=== Work instructions ===
Swap every "Grenoble" in the listing below for "Lyon" and leave everything else unchanged. Give only the text lines and leave out the pictures.
:: Available data ::
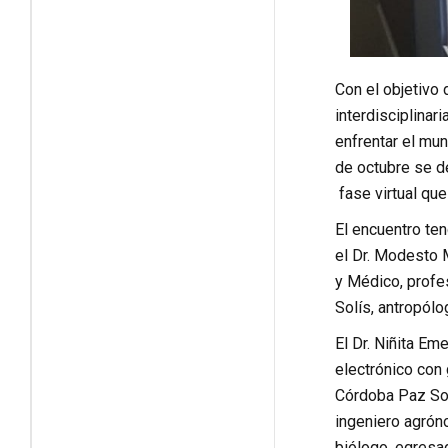
Con el objetivo 
interdisciplinar
enfrentar el mu
de octubre se de
fase virtual qu
El encuentro ten
el Dr. Modesto M
y Médico, profes
Solís, antropólo
El Dr. Niñita Em
electrónico con 
Córdoba Paz Sold
ingeniero agrón
biólogo, egresad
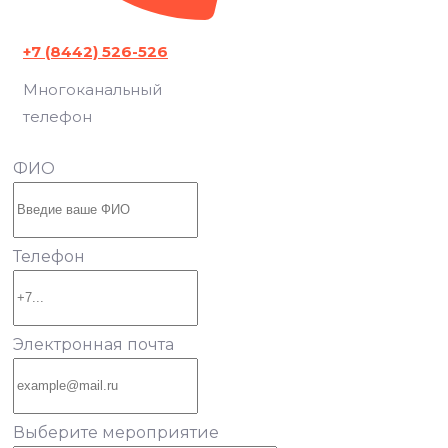
+7 (8442) 526-526
Многоканальный
телефон
ФИО
Телефон
Электронная почта
Выберите мероприятие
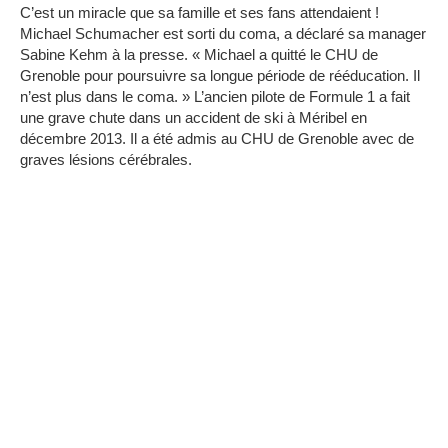
C’est un miracle que sa famille et ses fans attendaient !
Michael Schumacher est sorti du coma, a déclaré sa manager
Sabine Kehm à la presse.
« Michael a quitté le CHU de
Grenoble pour poursuivre sa longue période de rééducation.
Il
n’est plus dans le coma. » L’ancien pilote de Formule 1 a fait
une grave chute dans un accident de ski à Méribel en
décembre 2013.
Il a été admis au CHU de Grenoble avec de
graves lésions cérébrales.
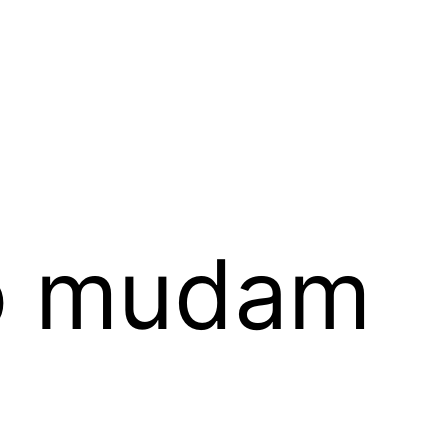
ão mudam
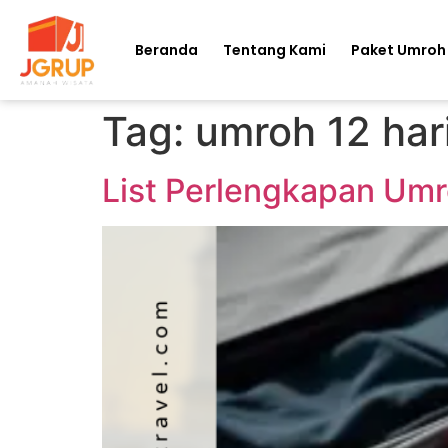
Beranda
Tentang Kami
Paket Umroh
Tag:
umroh 12 har
List Perlengkapan Umro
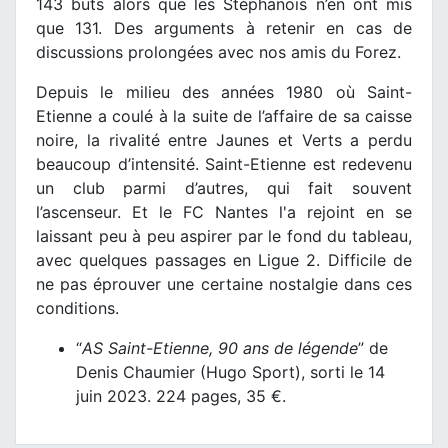
143 buts alors que les Stéphanois n’en ont mis
que 131. Des arguments à retenir en cas de
discussions prolongées avec nos amis du Forez.
Depuis le milieu des années 1980 où Saint-
Etienne a coulé à la suite de l’affaire de sa caisse
noire, la rivalité entre Jaunes et Verts a perdu
beaucoup d’intensité. Saint-Etienne est redevenu
un club parmi d’autres, qui fait souvent
l’ascenseur. Et le FC Nantes l'a rejoint en se
laissant peu à peu aspirer par le fond du tableau,
avec quelques passages en Ligue 2. Difficile de
ne pas éprouver une certaine nostalgie dans ces
conditions.
“
AS Saint-Etienne, 90 ans de légende
” de
Denis Chaumier (Hugo Sport), sorti le 14
juin 2023. 224 pages, 35 €.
:::
=== Solution ===
Con el objetivo 
interdisciplinar
enfrentar el mu
de octubre se de
fase virtual qu
El encuentro ten
el Dr. Modesto M
y Médico, profes
Solís, antropólo
El Dr. Niñita Em
electrónico con 
Córdoba Paz Sold
ingeniero agrón
biólogo, egresad
+7 (8442) 526-526
Многоканальный
телефон
ФИО
Телефон
Электронная почта
Выберите мероприятие
C’est un miracle que sa famille et ses fans attendaient !
Michael Schumacher est sorti du coma, a déclaré sa manager
Sabine Kehm à la presse.
« Michael a quitté le CHU de
Lyon pour poursuivre sa longue période de rééducation.
Il
n’est plus dans le coma. » L’ancien pilote de Formule 1 a fait
une grave chute dans un accident de ski à Méribel en
décembre 2013.
Il a été admis au CHU de Lyon avec de
graves lésions cérébrales.
ão mudam
Beranda
Tentang Kami
Paket Umroh
Tag:
umroh 12 har
List Perlengkapan Umro
143 buts alors que les Stéphanois n’en ont mis
que 131. Des arguments à retenir en cas de
discussions prolongées avec nos amis du Forez.
Depuis le milieu des années 1980 où Saint-
Etienne a coulé à la suite de l’affaire de sa caisse
noire, la rivalité entre Jaunes et Verts a perdu
beaucoup d’intensité. Saint-Etienne est redevenu
un club parmi d’autres, qui fait souvent
l’ascenseur. Et le FC Nantes l'a rejoint en se
laissant peu à peu aspirer par le fond du tableau,
avec quelques passages en Ligue 2. Difficile de
ne pas éprouver une certaine nostalgie dans ces
conditions.
“
AS Saint-Etienne, 90 ans de légende
” de
Denis Chaumier (Hugo Sport), sorti le 14
juin 2023. 224 pages, 35 €.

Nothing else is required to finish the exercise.